Repeat the lines from the line with "729,414 L 815,602" to the line with "M 1166,232 L 1154,245 L 1165,256 L 1167,274" in the listing below, keeping both end lines and adding nothing.

== Segment start ==

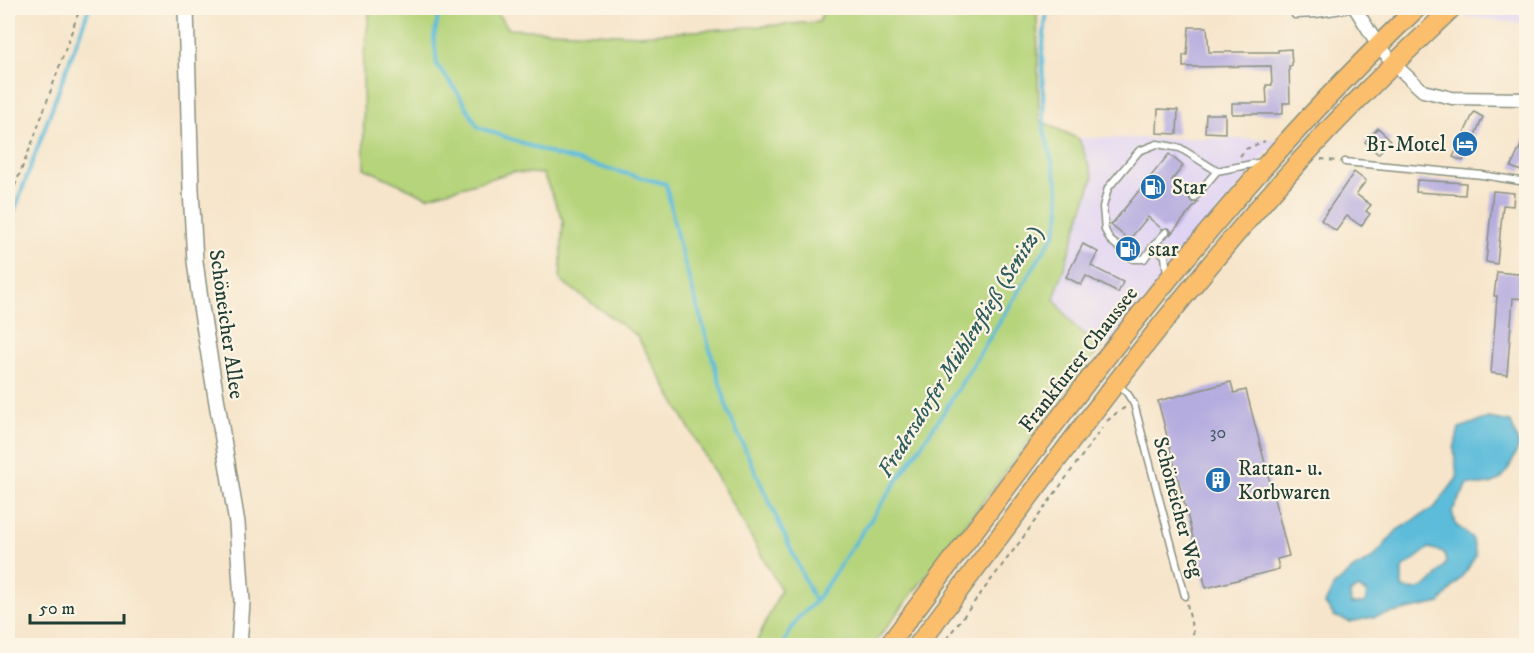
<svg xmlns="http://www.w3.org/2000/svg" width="1534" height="653" font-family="'IM FELL DW Pica',serif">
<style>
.built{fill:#e0d4f4}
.green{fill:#b6d47b;stroke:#6a8858;stroke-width:1.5}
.water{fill:#5cbcda;stroke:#3e7c87;stroke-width:1.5;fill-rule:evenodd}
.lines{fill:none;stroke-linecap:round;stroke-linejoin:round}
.stream{stroke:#5cbcda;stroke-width:4}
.building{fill:#b4abdf}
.service-casing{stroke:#8a9180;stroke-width:9}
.minor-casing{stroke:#8a9180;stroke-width:15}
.tertiary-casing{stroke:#8a9180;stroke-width:18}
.primary-casing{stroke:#8a9180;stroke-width:21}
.path{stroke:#8a9180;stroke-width:2;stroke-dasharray:4.5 4.5;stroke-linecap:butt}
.service{stroke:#fff;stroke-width:6}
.minor{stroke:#fff;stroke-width:12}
.tertiary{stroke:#fff;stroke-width:15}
.primary{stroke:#fabe6d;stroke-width:18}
.labels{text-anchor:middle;stroke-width:4.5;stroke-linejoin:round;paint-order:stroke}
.number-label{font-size:18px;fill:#44585f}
.poi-label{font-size:21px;fill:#1f3d34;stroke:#fcf5e5;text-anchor:start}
.street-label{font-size:21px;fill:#1f3d34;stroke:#fcf5e5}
.water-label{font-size:22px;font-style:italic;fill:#2e5d5e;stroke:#fcf5e5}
</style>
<rect width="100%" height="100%" fill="#fcf5e5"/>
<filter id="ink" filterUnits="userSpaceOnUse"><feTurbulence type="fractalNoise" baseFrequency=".0167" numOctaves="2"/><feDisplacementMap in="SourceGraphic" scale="12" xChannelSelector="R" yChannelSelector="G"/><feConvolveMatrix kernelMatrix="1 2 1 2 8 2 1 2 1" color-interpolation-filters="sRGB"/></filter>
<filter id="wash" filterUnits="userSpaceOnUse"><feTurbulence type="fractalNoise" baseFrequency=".008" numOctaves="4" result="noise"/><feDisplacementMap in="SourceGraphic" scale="24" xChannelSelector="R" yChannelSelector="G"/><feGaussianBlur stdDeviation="1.35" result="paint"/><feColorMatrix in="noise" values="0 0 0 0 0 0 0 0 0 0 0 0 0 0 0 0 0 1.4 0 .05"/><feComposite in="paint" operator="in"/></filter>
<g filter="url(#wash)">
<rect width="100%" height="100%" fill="#f6e5cb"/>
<path class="built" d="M 1473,8 L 1526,8 L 1526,24 L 1467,17 Z
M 1079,138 L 1278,139 L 1112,342 L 1102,346 L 1074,326 L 1054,299 L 1093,177 Z"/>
<path class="green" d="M 370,8 L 493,8 L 509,29 L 638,35 L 819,22 L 824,8 L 1037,8 L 1039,120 L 1079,139 L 1093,177 L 1054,299 L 1074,326 L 1102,346 L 873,645 L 755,645 L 781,590 L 637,336 L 560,280 L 563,220 L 543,174 L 513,172 L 427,197 L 364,168 L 363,62 Z"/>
<path class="water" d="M 1488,418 L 1511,422 L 1519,446 C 1506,475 1503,489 1468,484 L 1452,511 L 1455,524 L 1472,538 L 1476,555 L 1467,570 L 1440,603 L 1350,622 L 1334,616 L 1325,604 L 1333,587 L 1353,569 L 1373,558 L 1397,530 L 1435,507 L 1457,478 L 1454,449 L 1459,428 ZM 1429,548 L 1444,552 L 1446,563 C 1433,581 1427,594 1402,588 L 1402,569 ZM 1358,588 L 1367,593 L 1365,603 L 1351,604 L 1350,593 Z"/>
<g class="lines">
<path class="stream" d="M 440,8 L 434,37 L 437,65 L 458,93 L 478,127 L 555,155 L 666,184 L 678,241 L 729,414 L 815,602
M 8,222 L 13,214 L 89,8
M 782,646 L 798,618 L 815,602 L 943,413 L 1055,233 L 1060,212 L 1058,187 L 1044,129 L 1042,53 L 1047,8"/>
</g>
<g id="blocks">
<path class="building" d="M 1189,27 L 1207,27 L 1209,52 L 1278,52 L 1278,50 L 1291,49 L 1292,66 L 1289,66 L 1290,103 L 1283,103 L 1283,114 L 1232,114 L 1232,103 L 1267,103 L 1266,85 L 1272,85 L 1271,66 L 1183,67 L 1183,55 L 1187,55 Z
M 1158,109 L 1178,110 L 1177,134 L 1157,133 Z
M 1474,112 L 1483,117 L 1463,161 L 1453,157 Z
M 1206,114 L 1225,114 L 1225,133 L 1205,132 Z
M 1378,128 L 1391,140 L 1378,154 L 1365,142 Z
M 1527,132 L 1527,159 L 1521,171 L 1511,167 Z
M 1169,154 L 1183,166 L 1172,180 L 1190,195 L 1189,199 L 1191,202 L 1198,202 L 1170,235 L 1171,231 L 1169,228 L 1162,229 L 1148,217 L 1129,240 L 1111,225 Z
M 1354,172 L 1366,181 L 1356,194 L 1371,205 L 1366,211 L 1370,214 L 1361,226 L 1347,216 L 1336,231 L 1321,220 Z
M 1417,180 L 1466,183 L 1465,195 L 1416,192 Z
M 1493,191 L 1514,193 L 1513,206 L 1503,205 L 1497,264 L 1486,262 Z
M 1083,244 L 1098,252 L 1091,266 L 1123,282 L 1118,293 L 1086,276 L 1081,285 L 1066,277 Z
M 1497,272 L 1527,275 L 1527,299 L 1513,298 L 1507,375 L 1491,373 L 1497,296 L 1494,296 Z
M 1231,382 L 1234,393 L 1246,390 L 1289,556 L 1277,559 L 1279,569 L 1206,588 L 1158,401 Z"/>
</g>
</g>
<g filter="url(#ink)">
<use href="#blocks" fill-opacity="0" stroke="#8a9180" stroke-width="1.5"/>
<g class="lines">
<g class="service-casing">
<path id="service" d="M 1293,8 L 1295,15 L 1316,14 L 1355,8
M 1345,162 L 1482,175 L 1526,182
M 1194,198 L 1217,171 L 1262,162
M 1166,232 L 1154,245 L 1165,256 L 1167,274
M 1154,245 L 1144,259 L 1133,259 L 1110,240 L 1105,230 L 1103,207 L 1108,188 L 1139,151 L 1157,144 L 1180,148 L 1217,171
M 1117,384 L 1127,393 L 1134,404 L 1185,596"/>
</g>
<g class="minor-casing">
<path id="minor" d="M 1355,8 L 1378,45 L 1394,64 L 1423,91 L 1452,98 L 1526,99"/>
</g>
<g class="tertiary-casing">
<path id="tertiary" d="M 186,8 L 191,190 L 195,261 L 201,307 L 237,523 L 242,602 L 239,646"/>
</g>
<g class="primary-casing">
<path id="primary" d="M 888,646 C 1054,425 1216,198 1417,8
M 917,646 C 1041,483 1161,314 1299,162 C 1347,108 1400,58 1452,8"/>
</g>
<path class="path" d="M 1389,11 L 1392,8
M 1240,156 L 1246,149 L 1265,141
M 1321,159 L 1336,161
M 8,203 L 34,138 L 80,8
M 1107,421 L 1119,411 L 1126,407
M 1187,604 L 1196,646
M 941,646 L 1019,543 L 1102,428"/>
<use href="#service" class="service"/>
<use href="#minor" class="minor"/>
<use href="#tertiary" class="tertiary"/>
<use href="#primary" class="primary"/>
</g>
</g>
<defs>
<g id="hotel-disc" transform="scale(1.35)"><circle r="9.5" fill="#1f6fb2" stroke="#fcf5e5"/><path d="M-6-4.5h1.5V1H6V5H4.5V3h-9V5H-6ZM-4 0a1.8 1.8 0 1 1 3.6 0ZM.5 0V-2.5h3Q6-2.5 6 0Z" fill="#fff"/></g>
<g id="fuel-disc" transform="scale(1.35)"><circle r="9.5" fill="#1f6fb2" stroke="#fcf5e5"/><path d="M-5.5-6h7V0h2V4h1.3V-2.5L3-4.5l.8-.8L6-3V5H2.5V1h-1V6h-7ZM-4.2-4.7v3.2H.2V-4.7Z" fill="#fff"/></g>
<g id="building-disc" transform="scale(1.35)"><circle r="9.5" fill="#1f6fb2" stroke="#fcf5e5"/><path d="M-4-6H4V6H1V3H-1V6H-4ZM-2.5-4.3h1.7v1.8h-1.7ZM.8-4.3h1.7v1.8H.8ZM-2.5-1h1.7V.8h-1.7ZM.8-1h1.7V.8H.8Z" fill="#fff"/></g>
</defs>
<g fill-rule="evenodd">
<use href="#hotel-disc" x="1465" y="144"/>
<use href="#fuel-disc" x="1153" y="187"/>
<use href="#fuel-disc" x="1128" y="249"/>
<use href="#building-disc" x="1218" y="480"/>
</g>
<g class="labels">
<g class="number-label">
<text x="1218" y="438">30</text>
</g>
<g class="poi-label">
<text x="1446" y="151" text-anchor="end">B1-Motel</text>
<text x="1172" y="194">Star</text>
<text x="1148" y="256">star</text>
<text x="1238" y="475">Rattan- u.<tspan x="1238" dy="24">Korbwaren</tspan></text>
</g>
<g class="street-label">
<text transform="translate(227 324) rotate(82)" y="7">Schöneicher Allee</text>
<text transform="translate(1078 359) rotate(-52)" y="7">Frankfurter Chaussee</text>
<text transform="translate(1179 507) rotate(75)" y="7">Schöneicher Weg</text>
</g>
<g class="water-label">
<text transform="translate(959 351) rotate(-58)" y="8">Fredersdorfer Mühlenfließ (Senitz)</text>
</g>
</g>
<rect width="1534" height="653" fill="none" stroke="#fcf5e5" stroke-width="30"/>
<path d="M30 614v9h94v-9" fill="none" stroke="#1f3d34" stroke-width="3"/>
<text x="39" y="614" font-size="18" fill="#1f3d34" stroke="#fcf5e5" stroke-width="4.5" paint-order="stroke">50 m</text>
</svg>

== Segment end ==

■ **Problem solution**
<path class="stream" d="M 440,8 L 434,37 L 437,65 L 458,93 L 478,127 L 555,155 L 666,184 L 678,241 L 729,414 L 815,602
M 8,222 L 13,214 L 89,8
M 782,646 L 798,618 L 815,602 L 943,413 L 1055,233 L 1060,212 L 1058,187 L 1044,129 L 1042,53 L 1047,8"/>
</g>
<g id="blocks">
<path class="building" d="M 1189,27 L 1207,27 L 1209,52 L 1278,52 L 1278,50 L 1291,49 L 1292,66 L 1289,66 L 1290,103 L 1283,103 L 1283,114 L 1232,114 L 1232,103 L 1267,103 L 1266,85 L 1272,85 L 1271,66 L 1183,67 L 1183,55 L 1187,55 Z
M 1158,109 L 1178,110 L 1177,134 L 1157,133 Z
M 1474,112 L 1483,117 L 1463,161 L 1453,157 Z
M 1206,114 L 1225,114 L 1225,133 L 1205,132 Z
M 1378,128 L 1391,140 L 1378,154 L 1365,142 Z
M 1527,132 L 1527,159 L 1521,171 L 1511,167 Z
M 1169,154 L 1183,166 L 1172,180 L 1190,195 L 1189,199 L 1191,202 L 1198,202 L 1170,235 L 1171,231 L 1169,228 L 1162,229 L 1148,217 L 1129,240 L 1111,225 Z
M 1354,172 L 1366,181 L 1356,194 L 1371,205 L 1366,211 L 1370,214 L 1361,226 L 1347,216 L 1336,231 L 1321,220 Z
M 1417,180 L 1466,183 L 1465,195 L 1416,192 Z
M 1493,191 L 1514,193 L 1513,206 L 1503,205 L 1497,264 L 1486,262 Z
M 1083,244 L 1098,252 L 1091,266 L 1123,282 L 1118,293 L 1086,276 L 1081,285 L 1066,277 Z
M 1497,272 L 1527,275 L 1527,299 L 1513,298 L 1507,375 L 1491,373 L 1497,296 L 1494,296 Z
M 1231,382 L 1234,393 L 1246,390 L 1289,556 L 1277,559 L 1279,569 L 1206,588 L 1158,401 Z"/>
</g>
</g>
<g filter="url(#ink)">
<use href="#blocks" fill-opacity="0" stroke="#8a9180" stroke-width="1.5"/>
<g class="lines">
<g class="service-casing">
<path id="service" d="M 1293,8 L 1295,15 L 1316,14 L 1355,8
M 1345,162 L 1482,175 L 1526,182
M 1194,198 L 1217,171 L 1262,162
M 1166,232 L 1154,245 L 1165,256 L 1167,274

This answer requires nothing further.